**Task statement**. Only the number should be given: how many lines below contain "down".

Stored data entries
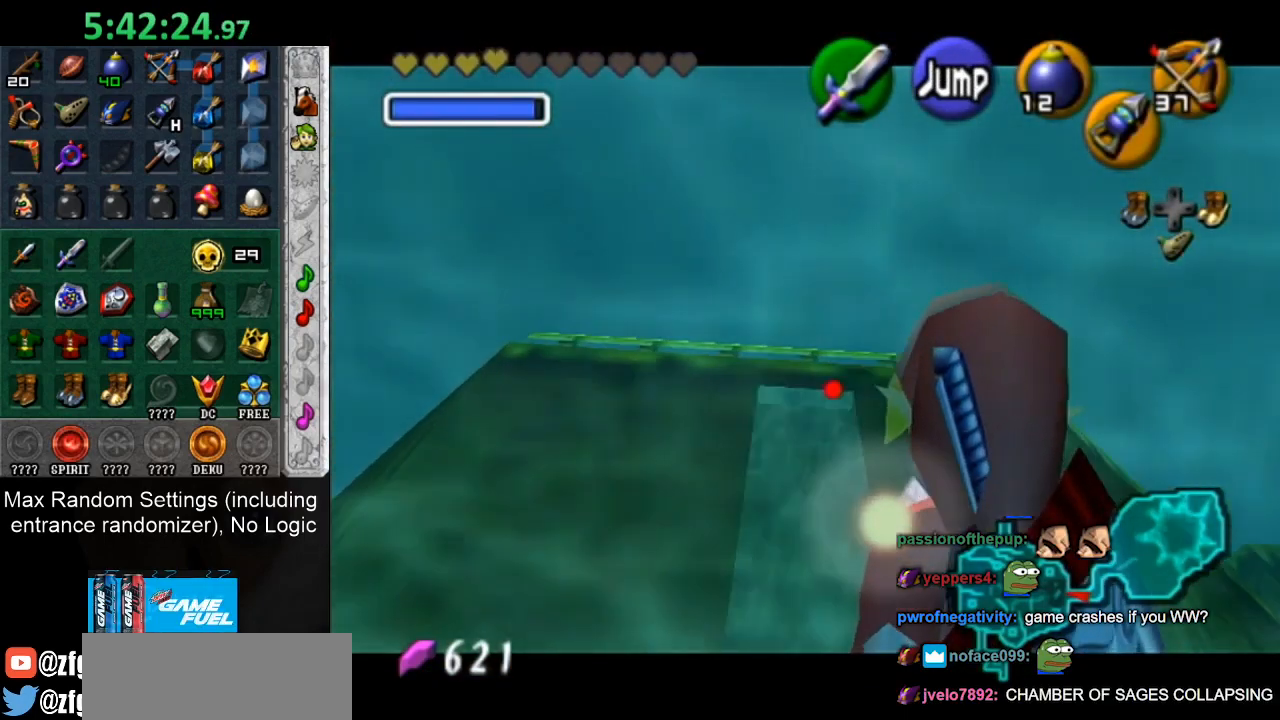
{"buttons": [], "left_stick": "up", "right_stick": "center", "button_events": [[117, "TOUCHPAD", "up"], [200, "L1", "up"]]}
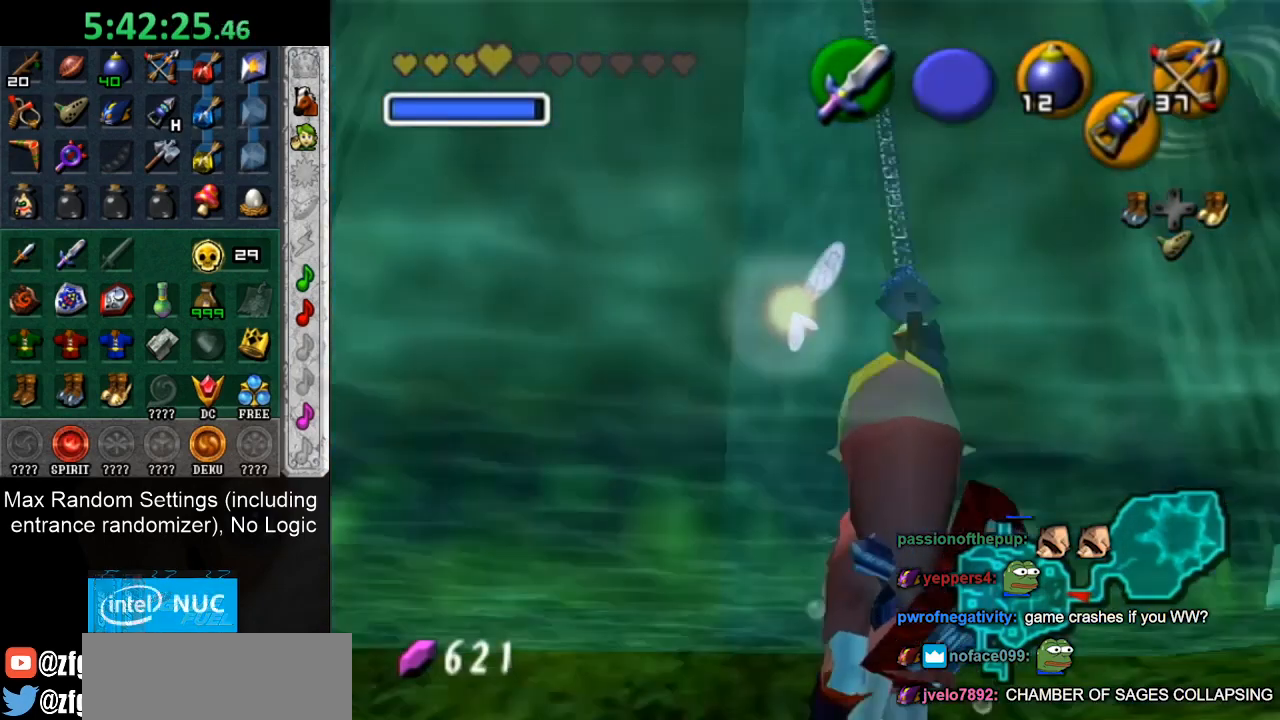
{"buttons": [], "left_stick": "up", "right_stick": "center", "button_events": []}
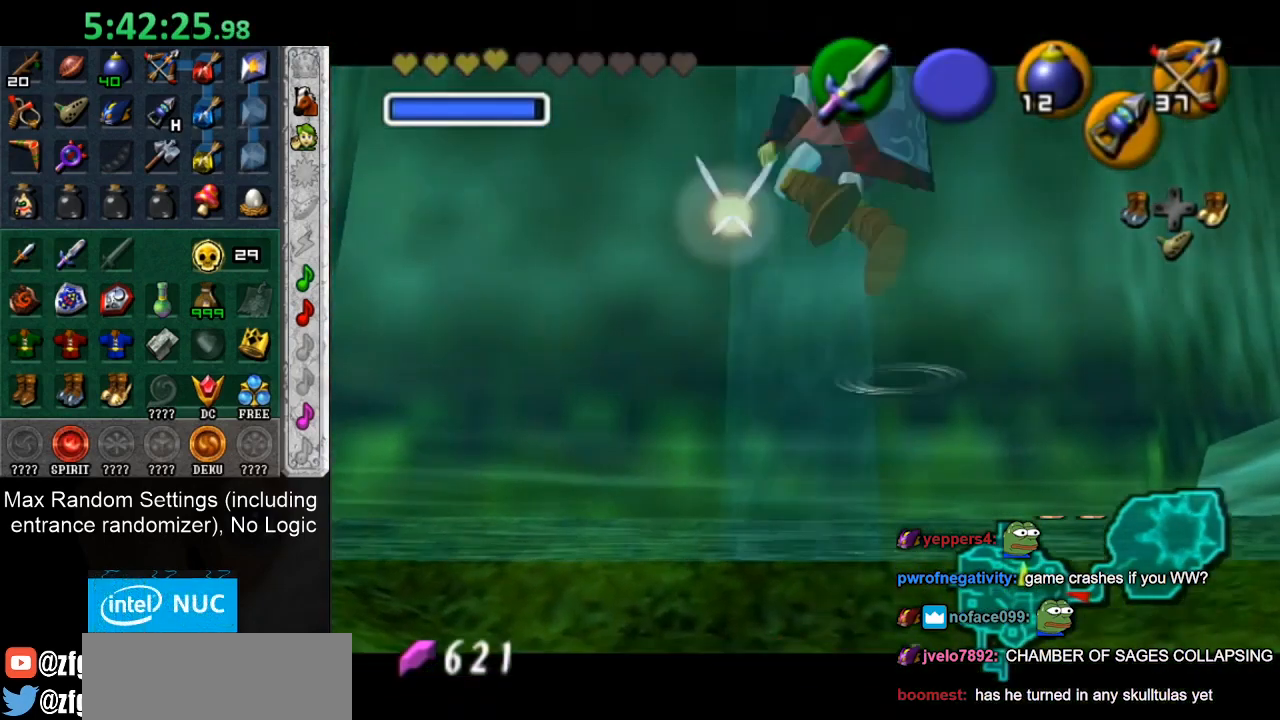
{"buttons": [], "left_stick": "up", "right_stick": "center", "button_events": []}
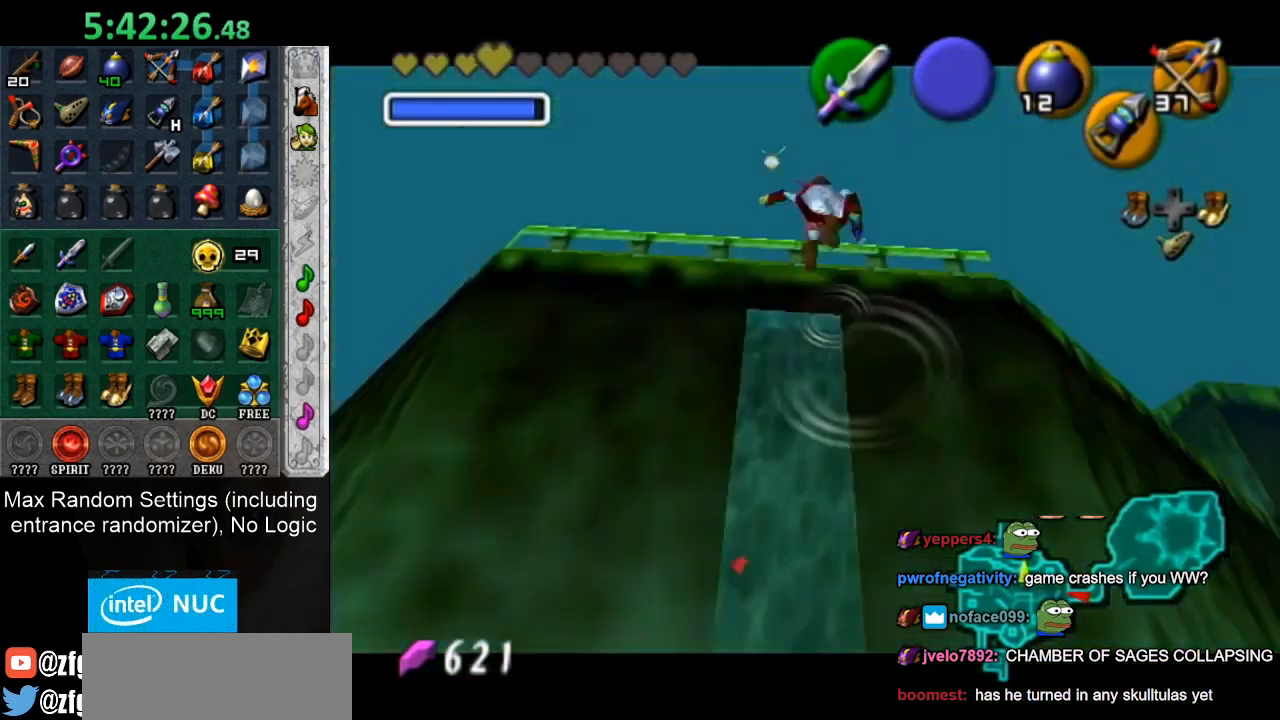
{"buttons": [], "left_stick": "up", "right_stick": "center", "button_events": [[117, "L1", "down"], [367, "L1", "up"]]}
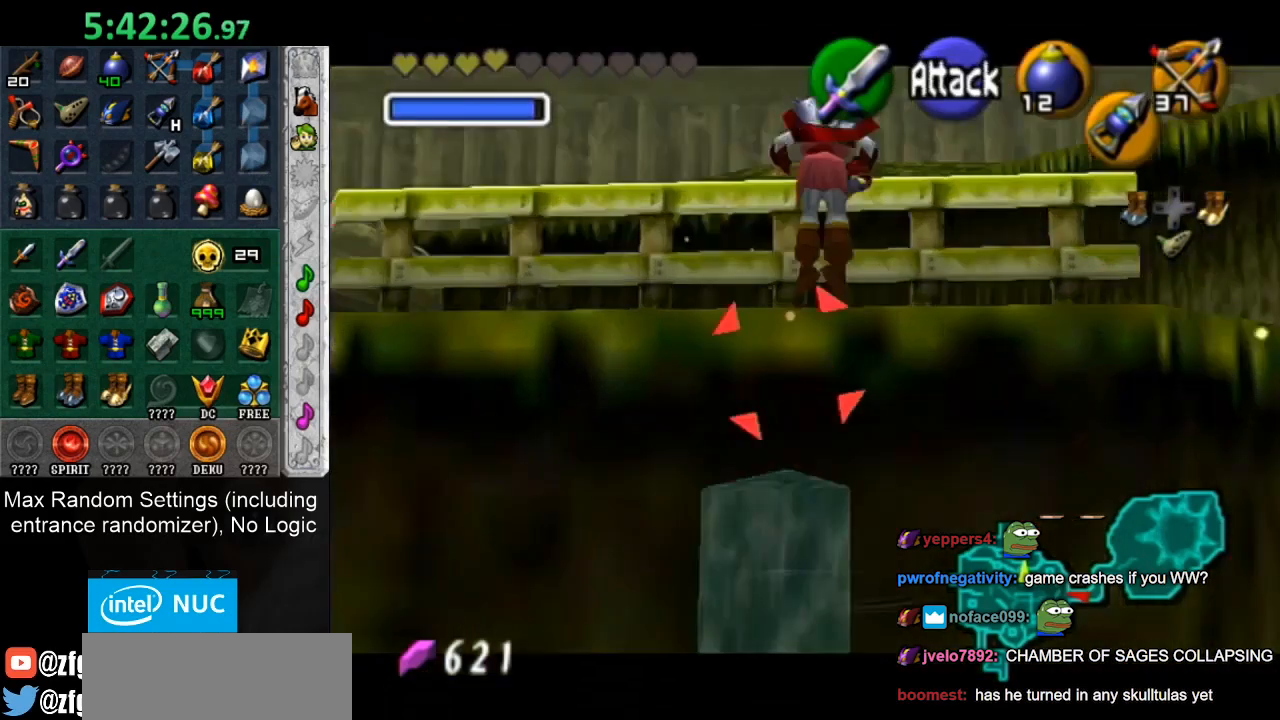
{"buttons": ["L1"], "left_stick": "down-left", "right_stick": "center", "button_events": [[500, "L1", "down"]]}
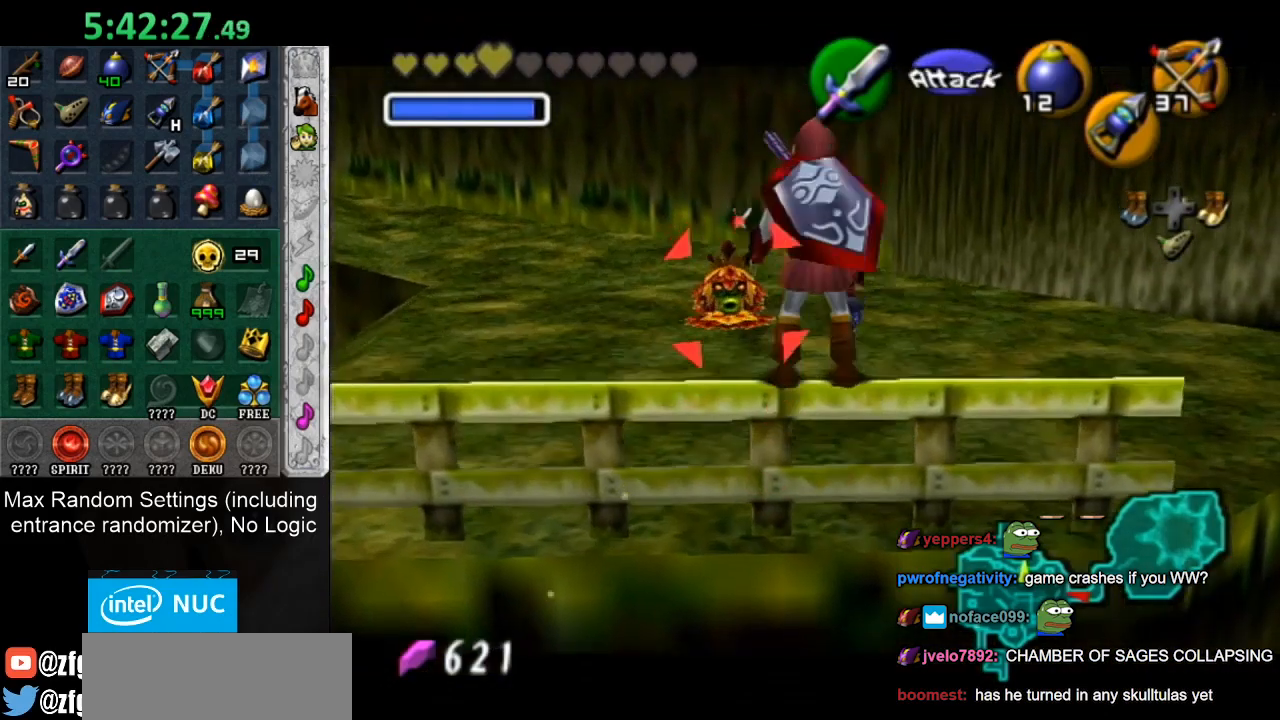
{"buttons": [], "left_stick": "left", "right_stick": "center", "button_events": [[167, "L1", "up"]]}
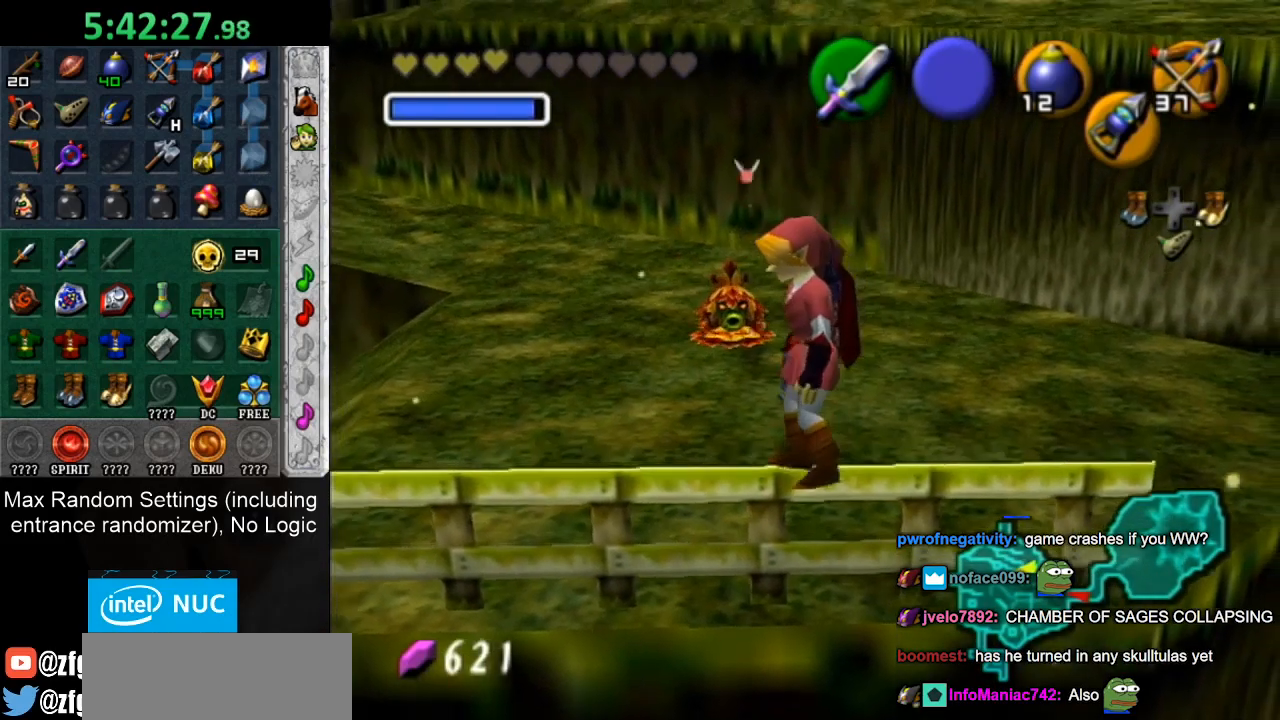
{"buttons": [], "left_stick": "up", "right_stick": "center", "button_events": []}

**Answer to this exercise**. 2